Document passage –
────────────────

The inkjet head 1 according to this embodiment is used for an output apparatus such as an inkjet recording apparatus that discharges liquid drops to a sheet type recording medium such as a paper sheet to print symbols or images on the recording medium.

As shown in FIG. 1 to FIG. 3, the inkjet head 1 comprises a substrate 10, a frame member 11, a nozzle plate 12, piezoelectric members 13, a common liquid chamber 14, wiring circuits 15, and driver circuit substrates 16.

The substrate 10 is formed into a square plate shape by using, e.g., a ceramics material. It should be noted that the ceramics material used for the substrate 10 is equal to a ceramics material used for the piezoelectric members, or it has a thermal expansion coefficient close to that of the ceramics material used for the piezoelectric members 13. Specifically, the substrate 10 is formed of a baked and polished alumina flat plate.

Hole portions 21 pierced to extend between main surfaces are provided in the substrate 10. It should be noted that these hole portions 21 are arranged in three rows along the longitudinal direction, and the hole portions 21 in two rows at both ends are supply openings 21A. The hole portions 21 in one row at the center are discharge openings 21B.

The frame member 11 is bonded to one main surface of the substrate 10. The frame member 11 is formed into a shape that at least surrounds the hole portions 21 provided in the substrate 10.

The nozzle plate 12 is bonded to the upper surfaces of the frame member 11 and the piezoelectric members 13 and covers the opened upper surface of the frame member 11. The nozzle plate 12 is formed of a square polyimide film. The nozzle plate 12 has a pair of (two) nozzle rows 22. Each nozzle row 22 has nozzles 23.

As shown in FIG. 1 to FIG. 3, the piezoelectric members 13 are bonded to the main surface of the substrate 10 on the inner side of the frame member 11. In more detail, each piezoelectric member 13 is made of, e.g., PZT (piezoelectric zirconate titanate). Each piezoelectric member 13 comprises a plate-like flange 24 and a piezoelectric portion 25 provided on the flange 24.

The piezoelectric portion 25 has inclined surfaces 25a on side surfaces thereof and has a cross section formed into a trapezoidal shape. As shown in FIG. 3, the piezoelectric portion 25 has pressure chambers 26 each having a groove-like surface formed by cutting, sidewalls 27 provided on both side portions of each pressure chamber 26, electrodes 28 formed on surfaces of the sidewalls 27 and bottoms of the pressure chambers 26, and electrode wiring lines 28a connected to the electrodes 28.

One pair of electrode members 13 are provided, and they are extended between the supply openings 21A and the discharge openings 21B along the nozzle rows 22 of the nozzle plate 12. Additionally, the piezoelectric members 13 are arranged in such a manner that each pressure chamber 26 faces each nozzle 23. The flange 24 protrudes along both side ends of the piezoelectric portion 25. Specifically, the flange 24 has a protruding portion 24A protruding from one side end of the piezoelectric portion 25 and a protruding portion 24B protruding from the other end side of the piezoelectric portion 25. The flange 24 comprises on the protruding portions 24A and 24B electrode pads 30 connected to the electrode wiring lines 28a continuous with the electrodes 28, respectively. It should be noted that the electrode pads 30 on the protruding portions 24A and 24B are alternately connected to the electrode wiring lines 28a.

────────────────

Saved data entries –
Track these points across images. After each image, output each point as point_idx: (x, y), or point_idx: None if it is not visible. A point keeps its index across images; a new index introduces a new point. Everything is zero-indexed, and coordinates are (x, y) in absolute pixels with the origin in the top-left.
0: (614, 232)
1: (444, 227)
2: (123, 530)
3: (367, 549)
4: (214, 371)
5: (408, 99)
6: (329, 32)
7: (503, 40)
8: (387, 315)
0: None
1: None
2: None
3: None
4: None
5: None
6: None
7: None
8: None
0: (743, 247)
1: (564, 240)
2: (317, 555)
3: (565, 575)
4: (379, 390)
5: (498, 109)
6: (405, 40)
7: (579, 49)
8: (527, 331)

────────────────

Your goal – Quote the stretch of the inkjet head description from "The substrate 10 is formed into" through "alumina flat plate.".

Solution to this task –
The substrate 10 is formed into a square plate shape by using, e.g., a ceramics material. It should be noted that the ceramics material used for the substrate 10 is equal to a ceramics material used for the piezoelectric members, or it has a thermal expansion coefficient close to that of the ceramics material used for the piezoelectric members 13. Specifically, the substrate 10 is formed of a baked and polished alumina flat plate.